The problem: Copy all the data exactly, except the pictures.
*** Stored data ***
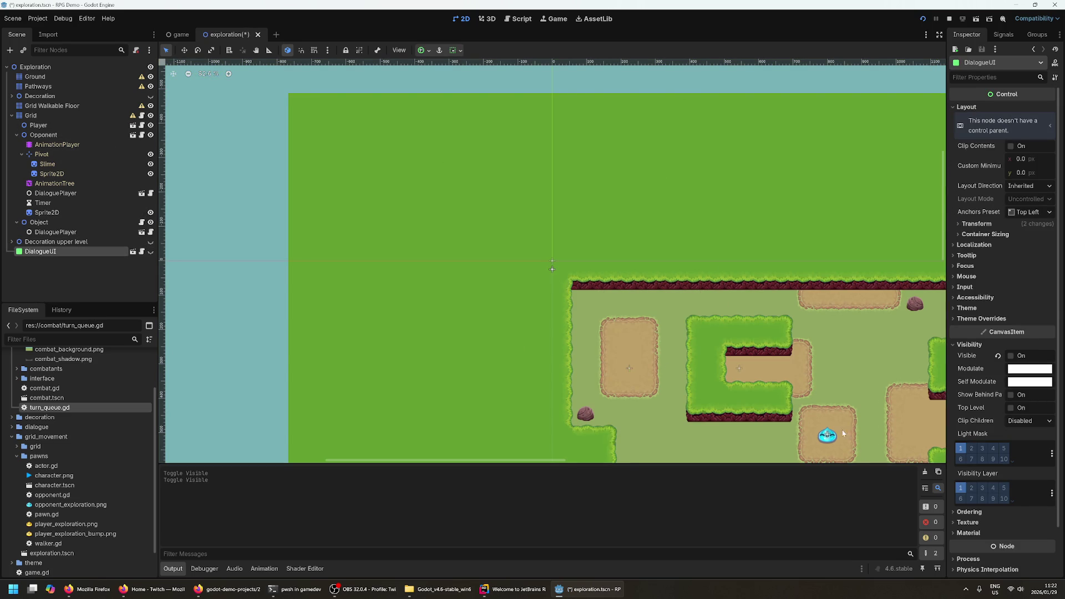
{"action": "left_click", "coordinate": [826, 436]}
{"action": "left_click", "coordinate": [740, 369]}
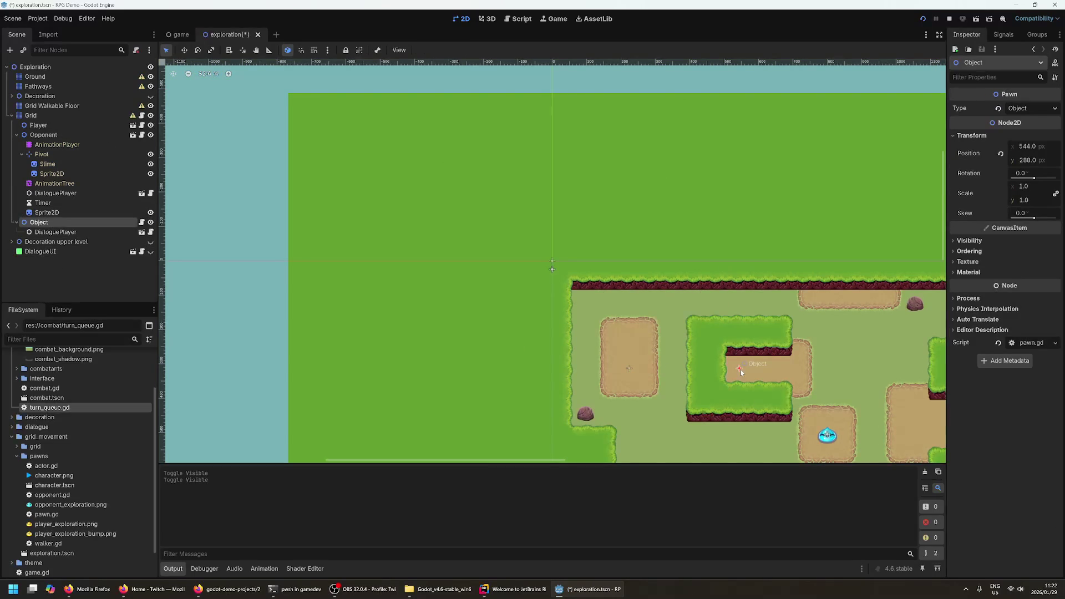
{"action": "left_click", "coordinate": [151, 231]}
***
Solved exercise:
{"action": "left_click", "coordinate": [826, 436]}
{"action": "left_click", "coordinate": [740, 369]}
{"action": "left_click", "coordinate": [151, 231]}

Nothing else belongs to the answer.